Nvidia Stock: blockbuster results fail to dazzle investors despite record $215.9bn year

Nvidia Stock: blockbuster results fail to dazzle investors despite record $215.9bn year

nvidia stock remained under pressure even as NVIDIA (NASDAQ: NVDA) reported record fiscal 2026 revenue of $215. 9 billion and fourth-quarter revenue of $68. 1 billion, figures that underline both the company’s commercial momentum and the investor skepticism surrounding its AI-driven expansion.

Fourth quarter and full-year financial picture: $68. 1bn quarter, $215. 9bn year

NVIDIA reported revenue for the fourth quarter ended January 25, 2026, of $68. 1 billion, up 20% from the prior quarter and up 73% from a year earlier. For fiscal 2026, revenue was $215. 9 billion, up 65% from a year ago. For the quarter, GAAP and non-GAAP gross margins were 75. 0% and 75. 2%; for fiscal 2026, GAAP and non-GAAP gross margins were 71. 1% and 71. 3%.

For the quarter, GAAP and non-GAAP earnings per diluted share were $1. 76 and $1. 62, respectively. For fiscal 2026, GAAP and non-GAAP earnings per diluted share were $4. 90 and $4. 77, respectively.

Nvidia Stock: shareholder returns, dividend timing and repurchase capacity

During fiscal 2026, the company returned $41. 1 billion to shareholders through share repurchases and cash dividends. As of the end of the fourth quarter, NVIDIA had $58. 5 billion remaining under its share repurchase authorization. The company will pay a quarterly cash dividend of $0. 01 per share on April 1, 2026, to shareholders of record on March 11, 2026.

Beginning in the first quarter of fiscal 2027, NVIDIA will include stock-based compensation expense in its non-GAAP financial measures; the company described stock-based compensation as a foundational component of its compensation program to attract and retain talent. For the full year fiscal 2027, GAAP and non-GAAP tax rates are expected to be between 17. 0% and 19. 0%, excluding any discrete items and material changes to NVIDIA’s tax environment.

Client Challenge and investor skepticism over AI spending and financing

Investor scepticism about the scale of spending on artificial intelligence has accompanied the company’s results. Coverage carrying the heading "Client Challenge" highlights this pushback. Critics have flagged concerns about an expanding web of deals and the prospect of "circular financing"—investments by NVIDIA in other companies that could cloud perceptions of how robust AI demand truly is.

Gene Munster, manager partner at Deepwater Asset Management, said the AI buildout was likely to continue for a long time and wrote on the social media platform X on Wednesday, "AI is accelerating faster than people not using these tools can grasp. " At the same time, the company has recently laid out plans to generate demand with new technologies of its own.

Regulatory and China trade notes: H200 approvals but no sales yet

Last month, the Trump administration began allowing NVIDIA to sell its H200 chips—described as NVIDIA's second-most advanced type—to Chinese customers under certain conditions.
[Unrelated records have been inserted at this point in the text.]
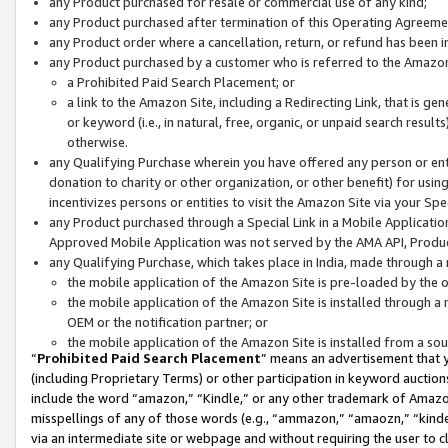
any Product purchased for resale or commercial use of any kind;
any Product purchased after termination of this Operating Agreeme
any Product order where a cancellation, return, or refund has been in
any Product purchased by a customer who is referred to the Amazon
a Prohibited Paid Search Placement; or
a link to the Amazon Site, including a Redirecting Link, that is g
or keyword (i.e., in natural, free, organic, or unpaid search resul
otherwise.
any Qualifying Purchase wherein you have offered any person or entit
donation to charity or other organization, or other benefit) for usi
incentivizes persons or entities to visit the Amazon Site via your Spec
any Product purchased through a Special Link in a Mobile Applicatio
Approved Mobile Application was not served by the AMA API, Product
any Qualifying Purchase, which takes place in India, made through a 
the mobile application of the Amazon Site is pre-loaded by the o
the mobile application of the Amazon Site is installed through a
OEM or the notification partner; or
the mobile application of the Amazon Site is installed from a so
“
Prohibited Paid Search Placement
” means an advertisement that y
(including Proprietary Terms) or other participation in keyword auctions
include the word “amazon,” “Kindle,” or any other trademark of Amazon 
misspellings of any of those words (e.g., “ammazon,” “amaozn,” “kindel
via an intermediate site or webpage and without requiring the user to cl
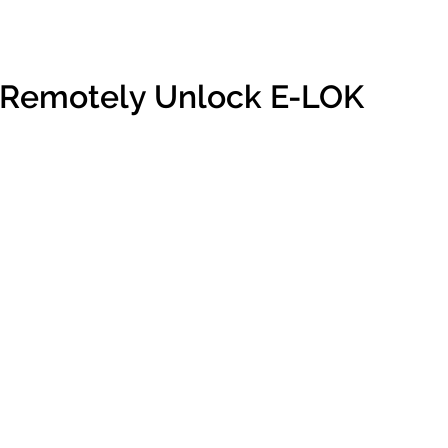
 Remotely Unlock E-LOK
The company's outlook did not include expectations about chip revenue in China. A U. S. Commerce Department official told lawmakers that none of those H200 chips have yet been sold to Chinese customers.

Product roadmap and CEO commentary: agents, NVLink, Grace Blackwell and Vera Rubin

CEO Jensen Huang emphasized the surge in demand for AI compute in his commentary. He said, "Computing demand is growing exponentially — the agentic AI inflection point has arrived. Grace Blackwell with NVLink is the king of inference today — delivering an order-of-magnitude lower cost per token — and Vera Rubin will extend that leadership even further. " He added, "Enterprise adoption of agents is skyrocketing. Our customers are racing to invest in AI compute — the factories powering the AI industrial revolution and their future growth. "

Last month at the CES trade show in Las Vegas, Huang unveiled a new technology platform for self-driving cars and said the open-source AI model the company calls "Alpamayo" will bring reasoning to autonomous vehicles.

Conference call, non-GAAP reconciliations and corporate disclosures

it will conduct a conference call with analysts and investors to discuss its fourth-quarter and fiscal 2026 financial results and current prospects at 2 p. m. Pacific time (5 p. m. Eastern time). The firm uses non-GAAP measures to supplement its condensed consolidated financial statements; the reconciliations for fiscal years 2025 and 2026 adjust related GAAP financial measures to exclude stock-based compensation expense, acquisition-related and other costs.

With record revenue, sizable share returns and ongoing product rollouts aimed at expanding demand, NVIDIA’s results present a mix of hard financial gains and lingering investor questions about the sustainability and accounting of AI-driven growth.